[Data excerpts]
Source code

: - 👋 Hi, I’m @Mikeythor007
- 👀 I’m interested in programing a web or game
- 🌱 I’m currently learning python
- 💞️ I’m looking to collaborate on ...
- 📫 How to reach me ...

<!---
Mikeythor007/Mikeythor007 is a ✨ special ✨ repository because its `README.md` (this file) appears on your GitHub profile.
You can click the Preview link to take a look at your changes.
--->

WHAT THE EXERCISE ASKS. Lay out every line of the listing above as a Markdown table with the columns "No." and "Line", numbering the rows in order and omitting blank lines.

REPLY.
| No. | Line |
|---|---|
| 1 | Source code |
| 2 | : - 👋 Hi, I’m @Mikeythor007 |
| 3 | - 👀 I’m interested in programing a web or game |
| 4 | - 🌱 I’m currently learning python |
| 5 | - 💞️ I’m looking to collaborate on ... |
| 6 | - 📫 How to reach me ... |
| 7 | <!--- |
| 8 | Mikeythor007/Mikeythor007 is a ✨ special ✨ repository because its `README.md` (this file) appears on your GitHub profile. |
| 9 | You can click the Preview link to take a look at your changes. |
| 10 | ---> |